Vans Hints At Opening Restaurant, Uses Food To Help Get Personal With Customers

Photo: Peter Pham

I’ve always enjoyed being around food. I don’t drink, I don’t smoke, but I loved food and it’s always been something that’s always been around.”

For Vans’ soul of the franchise and Vice President of Events and Promotions, Steve Van Doren, capturing the hearts of both business partners, athletes, talent, colleagues, and most importantly, customers, has in part been through their stomachs. This value towards relationship-building was instilled very early on into Van Doren, who is the son of Vans’ co-founder Paul Van Doren.

Such was evident upon my first interaction with Steve, a man who by virtue of his impact and contributions to the action sports and fashion lexicon alone is of mythical proportions. Yet here was this legend, standing in the middle of a new multi-million dollar headquarters built up in large part to his vision and savvy, humbly and happily serving throngs of employees his signature waffles. Yes, food is the vehicle with which Van Doren maneuvers and instills his ideals to people, recognizing that meaningful connections are created and maintained through this great equalizer.

Photo: Peter Pham

“In the early days, like 20-22 years ago, I’m the scout, I’m looking for talent. But in snow they’ve got goggles on, they’ve got parkas on, head gear. I can’t be like, ‘Who’s the guy in the green pants? He was really good’. So eventually I started off with the waffle machine and then I got the grill; started doing quesadillas and eventually hot dogs and hamburgers. That kept me warm and I made them come down and take off their stuff so I could see their face. So I got a chance to meet them and talk to them. It was a way to meet people in an easy and friendly way versus some guy that’s like, ‘I’m corporate so and so’.”

That connection, through the unique common thread of food, has helped Van Doren to nurture a culture of being relatable and personable to one and all. Whether it be serving his famous waffles on a stick (in tribute to the Vans trademark waffle soles) at numerous Vans events or even to company staff at their headquarters or different locations abroad, Van Doren’s translation of the waffle soles into edible brand representation has helped create an intimate, grassroots dynamic within one of the largest and most recognizable footwear brands in the world. Such an ethos has attracted many to the energy of the waffle sole, leading to an almost ubiquitous presence in not only the action sports world, but in popular, everyday fashion and lifestyle as well.

Such a selfless and personable approach is ironclad, as evidenced by Van Doren’s response to my suggestion of selling the waffles on sticks to the masses.
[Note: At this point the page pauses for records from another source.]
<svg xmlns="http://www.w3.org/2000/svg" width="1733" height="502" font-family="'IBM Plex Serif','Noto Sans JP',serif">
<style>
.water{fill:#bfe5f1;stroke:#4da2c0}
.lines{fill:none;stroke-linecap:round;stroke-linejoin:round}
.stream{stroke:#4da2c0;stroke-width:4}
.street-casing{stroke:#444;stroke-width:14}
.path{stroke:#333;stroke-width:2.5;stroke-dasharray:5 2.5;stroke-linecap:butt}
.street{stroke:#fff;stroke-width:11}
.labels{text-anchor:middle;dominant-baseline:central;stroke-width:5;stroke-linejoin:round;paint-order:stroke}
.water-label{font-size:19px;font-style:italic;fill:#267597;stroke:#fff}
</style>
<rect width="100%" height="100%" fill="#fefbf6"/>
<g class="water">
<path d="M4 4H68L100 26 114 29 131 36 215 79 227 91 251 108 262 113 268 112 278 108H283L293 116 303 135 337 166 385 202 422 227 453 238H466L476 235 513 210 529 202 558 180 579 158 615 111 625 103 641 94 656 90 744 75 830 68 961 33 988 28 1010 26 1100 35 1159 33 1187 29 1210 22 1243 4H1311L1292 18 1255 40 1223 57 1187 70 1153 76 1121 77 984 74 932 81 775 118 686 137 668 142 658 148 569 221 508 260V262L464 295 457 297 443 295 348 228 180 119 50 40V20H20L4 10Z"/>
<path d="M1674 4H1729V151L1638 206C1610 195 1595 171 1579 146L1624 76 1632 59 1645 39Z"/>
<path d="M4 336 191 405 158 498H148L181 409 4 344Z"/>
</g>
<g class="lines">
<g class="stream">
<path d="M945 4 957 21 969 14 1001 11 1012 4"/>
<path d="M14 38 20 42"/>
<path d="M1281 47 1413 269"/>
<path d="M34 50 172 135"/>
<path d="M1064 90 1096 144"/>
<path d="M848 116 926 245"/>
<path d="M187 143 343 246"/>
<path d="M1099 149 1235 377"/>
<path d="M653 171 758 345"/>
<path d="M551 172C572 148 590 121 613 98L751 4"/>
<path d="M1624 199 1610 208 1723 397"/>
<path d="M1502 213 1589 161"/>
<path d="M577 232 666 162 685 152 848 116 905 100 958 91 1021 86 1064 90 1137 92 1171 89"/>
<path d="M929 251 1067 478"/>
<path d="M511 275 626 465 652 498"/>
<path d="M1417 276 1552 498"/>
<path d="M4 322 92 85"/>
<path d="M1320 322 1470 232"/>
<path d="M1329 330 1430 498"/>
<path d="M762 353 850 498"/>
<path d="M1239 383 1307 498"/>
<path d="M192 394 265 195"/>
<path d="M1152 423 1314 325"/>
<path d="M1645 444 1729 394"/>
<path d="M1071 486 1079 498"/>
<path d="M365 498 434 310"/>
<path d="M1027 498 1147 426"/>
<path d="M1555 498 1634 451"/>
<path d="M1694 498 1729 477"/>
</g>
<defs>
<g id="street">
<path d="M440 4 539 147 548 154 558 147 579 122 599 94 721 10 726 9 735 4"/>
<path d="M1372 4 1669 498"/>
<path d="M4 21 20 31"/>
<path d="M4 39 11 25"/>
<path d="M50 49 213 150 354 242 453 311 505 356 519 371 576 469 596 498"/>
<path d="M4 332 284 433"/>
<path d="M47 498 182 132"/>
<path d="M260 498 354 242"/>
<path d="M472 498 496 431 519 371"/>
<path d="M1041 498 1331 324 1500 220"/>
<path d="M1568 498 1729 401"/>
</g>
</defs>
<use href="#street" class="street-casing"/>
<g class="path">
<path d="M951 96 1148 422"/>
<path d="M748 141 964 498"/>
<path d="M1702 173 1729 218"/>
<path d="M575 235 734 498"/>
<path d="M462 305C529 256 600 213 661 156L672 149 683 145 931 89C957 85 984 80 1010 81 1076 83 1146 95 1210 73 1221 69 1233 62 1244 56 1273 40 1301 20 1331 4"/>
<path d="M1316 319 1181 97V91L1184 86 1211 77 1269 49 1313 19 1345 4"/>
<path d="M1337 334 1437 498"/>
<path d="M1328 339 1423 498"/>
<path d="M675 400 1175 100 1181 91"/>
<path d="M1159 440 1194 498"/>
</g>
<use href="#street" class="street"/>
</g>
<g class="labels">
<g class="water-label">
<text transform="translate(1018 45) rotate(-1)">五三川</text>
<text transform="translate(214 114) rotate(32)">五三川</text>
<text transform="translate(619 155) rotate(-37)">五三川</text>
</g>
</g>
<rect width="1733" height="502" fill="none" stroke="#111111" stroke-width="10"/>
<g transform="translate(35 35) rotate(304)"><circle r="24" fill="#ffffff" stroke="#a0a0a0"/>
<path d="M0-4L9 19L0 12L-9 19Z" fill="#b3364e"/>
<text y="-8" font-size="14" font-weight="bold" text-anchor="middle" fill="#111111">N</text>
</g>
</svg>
“That’s a no, ’cause to me that that’s two steps down where it’s not personal anymore.”

Photo: Peter Pham

Using food as a vehicle to reach people has even sparked the idea of a potential Vans-themed restaurant in the future with Van Doren.

“Someday — I guess, my wife thinks I’m crazy — someday I’m going to have some kind of a restaurant because it’s kind of like the Hard Rock [Cafe] when you travel around the world. I’d go there because I know I can get some nachos or a BLT. So in my mind, someday I gotta have this Van Doren place that you can go in and it’s going to be a fun place. We’ll give you more than what you’re expecting in quality and value. Same thing with our shoes. Our shoes were always high quality, lasted a long time, but it was a good value. It’s gonna be surfing, skateboarding, motorcraft, and then I would make the athletes part of the ownership.

That very uncompromising fortitude of Vans’ product quality arose early on in the infancy of the brand, with the elder Van Doren creating the waffle sole mold. “We had shoes coming back with cracked soles,” Steve divulged. “The first three months, it happened because of how the ball of the foot bends. So we didn’t want that to happen, we had to make a little change and added a different pattern into the mold right at the forefront of the shoe to keep it from cracking.” This dedication to value is something that would translate into the restaurant venture as well, something he promises, almost in decree.

Photo: Peter Pham

Van Doren admits that the restaurant concept is a “light bulb, for now,” yet the prospect of such is the continuation of a culture that has made Vans so beloved for such a long time.

“We try to keep it loose and lively, that it’s not a serious company. We’re action, sports, we’re music. We’re art and, you know, we’re who we wanna be and I try to keep us focused that way. It’s just caring about people, you gotta connect with them. And that’s my own thing I have to worry about in life.”